Rebuild both classical models using:
- Best hyperparameters from Task 4
- Feature selection from Task 5

Then evaluate on the test set and compare in a table.

In [None]:
# Final Logistic Regression with best hyperparameters + feature selection
final_logreg = Pipeline(steps=[
    ("preprocess", preprocess),
    ("select", SelectKBest(score_func=mutual_info_classif, k=k_best)),
    ("model", LogisticRegression(
        max_iter=1000,
        random_state=RANDOM_STATE,
        C=logreg_gs.best_params_["model__C"],
        penalty=logreg_gs.best_params_["model__penalty"],
        solver=logreg_gs.best_params_["model__solver"]
    ))
])

# Final Random Forest with best hyperparameters + feature selection
bp = rf_gs.best_params_
final_rf = Pipeline(steps=[
    ("preprocess", preprocess),
    ("select", SelectKBest(score_func=mutual_info_classif, k=k_best)),
    ("model", RandomForestClassifier(
        random_state=RANDOM_STATE,
        n_jobs=-1,
        n_estimators=bp["model__n_estimators"],
        max_depth=bp["model__max_depth"],
        min_samples_split=bp["model__min_samples_split"],
        min_samples_leaf=bp["model__min_samples_leaf"],
    ))
])

# Fit + evaluate
final_logreg.fit(X_train, y_train)
final_rf.fit(X_train, y_train)

pred_logreg = final_logreg.predict(X_test)
pred_rf = final_rf.predict(X_test)

final_lr_metrics = cls_metrics(y_test, pred_logreg, "Final Logistic Regression")
final_rf_metrics = cls_metrics(y_test, pred_rf, "Final Random Forest")

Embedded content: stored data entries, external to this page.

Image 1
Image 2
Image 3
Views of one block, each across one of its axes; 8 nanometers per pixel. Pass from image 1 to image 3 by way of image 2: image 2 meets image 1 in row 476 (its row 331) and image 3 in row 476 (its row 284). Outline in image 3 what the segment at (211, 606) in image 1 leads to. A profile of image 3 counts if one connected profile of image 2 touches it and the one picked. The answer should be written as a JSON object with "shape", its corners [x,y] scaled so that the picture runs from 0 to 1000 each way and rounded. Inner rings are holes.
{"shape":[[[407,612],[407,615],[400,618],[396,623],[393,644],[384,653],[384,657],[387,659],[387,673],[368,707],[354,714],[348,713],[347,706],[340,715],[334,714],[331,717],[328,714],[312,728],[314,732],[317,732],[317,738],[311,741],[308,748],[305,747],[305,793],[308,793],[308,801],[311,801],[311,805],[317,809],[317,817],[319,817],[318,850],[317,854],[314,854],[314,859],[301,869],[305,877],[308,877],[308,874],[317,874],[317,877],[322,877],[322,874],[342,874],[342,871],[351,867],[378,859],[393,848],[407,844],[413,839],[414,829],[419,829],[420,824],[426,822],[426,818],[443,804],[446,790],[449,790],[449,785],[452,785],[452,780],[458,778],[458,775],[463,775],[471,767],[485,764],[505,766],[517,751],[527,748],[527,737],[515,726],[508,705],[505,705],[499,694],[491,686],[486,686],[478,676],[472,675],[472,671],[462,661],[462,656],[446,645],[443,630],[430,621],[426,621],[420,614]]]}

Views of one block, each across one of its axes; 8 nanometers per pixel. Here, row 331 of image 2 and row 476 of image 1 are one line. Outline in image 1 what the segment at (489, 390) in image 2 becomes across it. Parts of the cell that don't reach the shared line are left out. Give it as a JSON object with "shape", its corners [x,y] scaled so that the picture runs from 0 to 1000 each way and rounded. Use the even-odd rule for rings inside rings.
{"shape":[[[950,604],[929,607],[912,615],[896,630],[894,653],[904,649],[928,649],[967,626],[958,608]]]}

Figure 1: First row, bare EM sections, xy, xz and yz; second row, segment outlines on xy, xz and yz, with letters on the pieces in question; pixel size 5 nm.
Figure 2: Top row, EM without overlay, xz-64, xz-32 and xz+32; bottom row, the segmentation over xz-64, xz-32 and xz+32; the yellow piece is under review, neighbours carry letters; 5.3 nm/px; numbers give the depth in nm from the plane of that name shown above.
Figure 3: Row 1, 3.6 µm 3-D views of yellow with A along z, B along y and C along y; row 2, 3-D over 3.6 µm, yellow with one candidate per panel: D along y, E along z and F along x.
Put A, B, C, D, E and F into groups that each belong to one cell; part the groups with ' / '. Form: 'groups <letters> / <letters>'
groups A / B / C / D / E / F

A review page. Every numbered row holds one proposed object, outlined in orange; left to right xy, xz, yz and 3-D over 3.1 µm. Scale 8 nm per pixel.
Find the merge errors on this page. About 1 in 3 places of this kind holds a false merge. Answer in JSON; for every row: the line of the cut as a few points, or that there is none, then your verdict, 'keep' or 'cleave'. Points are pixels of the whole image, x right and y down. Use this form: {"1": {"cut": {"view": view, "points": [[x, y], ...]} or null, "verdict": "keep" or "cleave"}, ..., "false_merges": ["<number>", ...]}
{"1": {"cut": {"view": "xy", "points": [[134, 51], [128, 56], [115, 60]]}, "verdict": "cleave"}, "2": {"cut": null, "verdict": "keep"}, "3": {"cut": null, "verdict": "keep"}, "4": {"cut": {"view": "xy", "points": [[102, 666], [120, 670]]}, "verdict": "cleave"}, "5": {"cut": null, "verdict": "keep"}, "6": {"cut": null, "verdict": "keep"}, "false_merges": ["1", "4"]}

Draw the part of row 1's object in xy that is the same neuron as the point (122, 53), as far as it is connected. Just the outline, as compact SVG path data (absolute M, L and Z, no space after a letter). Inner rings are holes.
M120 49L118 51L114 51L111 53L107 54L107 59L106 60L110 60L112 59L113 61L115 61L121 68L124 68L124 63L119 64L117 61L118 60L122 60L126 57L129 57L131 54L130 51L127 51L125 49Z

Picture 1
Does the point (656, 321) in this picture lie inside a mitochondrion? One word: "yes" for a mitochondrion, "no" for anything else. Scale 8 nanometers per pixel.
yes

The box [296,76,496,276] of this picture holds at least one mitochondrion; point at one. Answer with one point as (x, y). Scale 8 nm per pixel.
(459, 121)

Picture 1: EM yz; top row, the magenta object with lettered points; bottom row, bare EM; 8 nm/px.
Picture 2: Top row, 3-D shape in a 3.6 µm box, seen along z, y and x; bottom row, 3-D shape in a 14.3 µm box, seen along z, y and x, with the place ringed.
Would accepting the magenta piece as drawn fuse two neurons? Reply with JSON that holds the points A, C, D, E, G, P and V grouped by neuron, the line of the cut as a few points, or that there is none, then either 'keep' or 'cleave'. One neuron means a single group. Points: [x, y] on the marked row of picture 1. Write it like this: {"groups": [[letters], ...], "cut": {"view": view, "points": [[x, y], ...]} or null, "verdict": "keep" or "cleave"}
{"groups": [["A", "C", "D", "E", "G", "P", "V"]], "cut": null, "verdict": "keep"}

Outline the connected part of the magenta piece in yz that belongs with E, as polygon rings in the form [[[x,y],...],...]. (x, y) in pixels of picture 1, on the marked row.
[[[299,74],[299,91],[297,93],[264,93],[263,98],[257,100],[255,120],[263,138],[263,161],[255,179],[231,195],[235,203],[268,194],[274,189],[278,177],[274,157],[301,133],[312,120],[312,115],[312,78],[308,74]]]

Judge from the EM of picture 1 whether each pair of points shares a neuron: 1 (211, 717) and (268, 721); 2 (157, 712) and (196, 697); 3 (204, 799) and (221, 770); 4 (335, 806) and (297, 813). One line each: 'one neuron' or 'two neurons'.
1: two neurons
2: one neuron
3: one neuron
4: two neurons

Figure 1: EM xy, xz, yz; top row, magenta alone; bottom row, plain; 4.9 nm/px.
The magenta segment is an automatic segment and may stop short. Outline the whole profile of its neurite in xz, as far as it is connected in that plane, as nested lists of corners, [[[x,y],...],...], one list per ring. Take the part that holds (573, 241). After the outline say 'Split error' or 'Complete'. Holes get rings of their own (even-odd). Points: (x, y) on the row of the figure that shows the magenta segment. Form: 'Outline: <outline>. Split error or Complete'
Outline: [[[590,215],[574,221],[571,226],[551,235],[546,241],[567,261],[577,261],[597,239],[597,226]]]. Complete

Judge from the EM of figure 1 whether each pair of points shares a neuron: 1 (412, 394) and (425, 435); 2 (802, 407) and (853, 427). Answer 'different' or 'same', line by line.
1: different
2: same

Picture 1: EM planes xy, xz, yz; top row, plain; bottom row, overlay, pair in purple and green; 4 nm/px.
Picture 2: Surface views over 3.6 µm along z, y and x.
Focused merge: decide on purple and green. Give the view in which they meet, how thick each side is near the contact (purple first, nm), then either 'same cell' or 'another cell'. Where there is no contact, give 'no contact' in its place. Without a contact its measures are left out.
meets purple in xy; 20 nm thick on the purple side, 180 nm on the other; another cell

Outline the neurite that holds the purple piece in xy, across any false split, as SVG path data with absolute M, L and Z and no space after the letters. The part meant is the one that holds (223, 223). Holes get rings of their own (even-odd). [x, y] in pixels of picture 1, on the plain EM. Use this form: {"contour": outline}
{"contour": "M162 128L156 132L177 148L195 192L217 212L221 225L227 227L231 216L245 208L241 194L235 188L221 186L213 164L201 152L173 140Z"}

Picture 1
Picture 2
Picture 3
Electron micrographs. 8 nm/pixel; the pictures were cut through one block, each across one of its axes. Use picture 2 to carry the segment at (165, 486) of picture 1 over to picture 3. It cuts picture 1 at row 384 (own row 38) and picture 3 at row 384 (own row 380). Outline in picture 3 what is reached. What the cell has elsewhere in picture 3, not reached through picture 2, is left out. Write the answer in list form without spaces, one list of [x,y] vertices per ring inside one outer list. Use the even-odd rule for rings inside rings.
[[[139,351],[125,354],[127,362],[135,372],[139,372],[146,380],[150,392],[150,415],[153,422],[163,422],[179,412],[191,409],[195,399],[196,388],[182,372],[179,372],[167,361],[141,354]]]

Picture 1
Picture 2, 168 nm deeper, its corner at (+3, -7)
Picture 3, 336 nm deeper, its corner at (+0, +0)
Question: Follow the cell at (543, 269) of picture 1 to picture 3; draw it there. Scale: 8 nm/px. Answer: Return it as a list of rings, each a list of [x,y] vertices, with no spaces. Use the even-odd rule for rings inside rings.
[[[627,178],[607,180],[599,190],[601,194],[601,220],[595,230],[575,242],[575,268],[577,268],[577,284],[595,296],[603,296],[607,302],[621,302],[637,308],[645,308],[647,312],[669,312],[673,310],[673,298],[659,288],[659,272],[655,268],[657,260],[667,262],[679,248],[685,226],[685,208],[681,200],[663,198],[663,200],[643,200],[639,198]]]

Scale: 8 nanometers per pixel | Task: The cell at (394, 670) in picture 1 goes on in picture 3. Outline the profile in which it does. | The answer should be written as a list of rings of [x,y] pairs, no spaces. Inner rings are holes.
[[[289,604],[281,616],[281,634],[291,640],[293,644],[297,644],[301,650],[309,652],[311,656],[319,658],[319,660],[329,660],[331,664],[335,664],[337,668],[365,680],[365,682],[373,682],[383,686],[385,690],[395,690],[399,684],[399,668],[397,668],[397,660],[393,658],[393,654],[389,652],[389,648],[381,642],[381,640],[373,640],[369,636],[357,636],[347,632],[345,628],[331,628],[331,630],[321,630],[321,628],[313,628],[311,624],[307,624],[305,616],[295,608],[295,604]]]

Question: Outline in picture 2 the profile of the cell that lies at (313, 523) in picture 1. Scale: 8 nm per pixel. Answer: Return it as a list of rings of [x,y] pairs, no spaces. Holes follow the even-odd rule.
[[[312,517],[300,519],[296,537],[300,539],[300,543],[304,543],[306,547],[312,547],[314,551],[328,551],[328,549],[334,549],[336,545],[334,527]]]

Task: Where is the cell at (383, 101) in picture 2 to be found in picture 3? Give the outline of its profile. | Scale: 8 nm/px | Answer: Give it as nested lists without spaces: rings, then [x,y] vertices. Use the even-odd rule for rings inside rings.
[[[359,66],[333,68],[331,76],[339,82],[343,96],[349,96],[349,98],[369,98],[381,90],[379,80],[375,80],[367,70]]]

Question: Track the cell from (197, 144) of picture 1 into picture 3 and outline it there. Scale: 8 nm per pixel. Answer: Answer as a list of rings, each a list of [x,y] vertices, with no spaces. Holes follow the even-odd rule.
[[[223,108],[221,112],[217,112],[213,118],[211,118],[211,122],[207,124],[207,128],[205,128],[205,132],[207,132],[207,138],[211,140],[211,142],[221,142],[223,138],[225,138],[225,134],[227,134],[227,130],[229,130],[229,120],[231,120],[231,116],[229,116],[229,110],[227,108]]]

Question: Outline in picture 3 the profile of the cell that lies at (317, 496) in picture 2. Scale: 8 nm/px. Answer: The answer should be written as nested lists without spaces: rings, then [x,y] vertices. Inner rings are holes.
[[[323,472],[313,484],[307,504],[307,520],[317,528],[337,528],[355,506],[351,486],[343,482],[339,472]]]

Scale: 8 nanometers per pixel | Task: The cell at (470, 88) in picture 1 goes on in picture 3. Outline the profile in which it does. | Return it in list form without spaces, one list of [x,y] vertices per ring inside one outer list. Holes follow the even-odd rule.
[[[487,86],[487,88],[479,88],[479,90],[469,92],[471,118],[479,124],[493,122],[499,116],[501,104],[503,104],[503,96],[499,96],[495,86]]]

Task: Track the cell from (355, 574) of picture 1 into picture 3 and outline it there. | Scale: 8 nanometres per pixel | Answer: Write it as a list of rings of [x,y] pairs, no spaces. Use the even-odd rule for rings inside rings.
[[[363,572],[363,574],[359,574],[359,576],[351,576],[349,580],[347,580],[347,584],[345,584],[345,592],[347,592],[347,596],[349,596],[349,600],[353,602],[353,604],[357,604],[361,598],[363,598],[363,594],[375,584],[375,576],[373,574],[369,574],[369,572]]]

final_lr_metrics, final_rf_metrics

In [None]:
# Comparison table (similar to Table 1 / Table 4 in the assignment)
comparison_table = pd.DataFrame([
    {
        "Model": "Logistic Regression (Final)",
        "Features": f"SelectKBest(k={k_best})",
        "CV Score (F1w)": logreg_gs.best_score_,
        "Accuracy": final_lr_metrics["Accuracy"],
        "Precision": final_lr_metrics["Precision (weighted)"],
        "Recall": final_lr_metrics["Recall (weighted)"],
        "F1-Score": final_lr_metrics["F1 (weighted)"],
    },
    {
        "Model": "Random Forest (Final)",
        "Features": f"SelectKBest(k={k_best})",
        "CV Score (F1w)": rf_gs.best_score_,
        "Accuracy": final_rf_metrics["Accuracy"],
        "Precision": final_rf_metrics["Precision (weighted)"],
        "Recall": final_rf_metrics["Recall (weighted)"],
        "F1-Score": final_rf_metrics["F1 (weighted)"],
    }
])

comparison_table

## Task 7: Report Quality and Presentation

- Code is organized into tasks and uses pipelines for reproducibility.
- Visualizations are labeled with titles and axes.
- Tables summarize key results.

## Task 8: Conclusion and Reflection

1. **Model Performance:** State which final model performed best and cite the key metrics.
2. **Impact of Methods:** Explain how hyperparameter tuning and feature selection affected results.
3. **Insights and Future Directions:** Summarize insights from EDA and suggest future improvements (e.g., different class thresholds, more feature engineering, other models).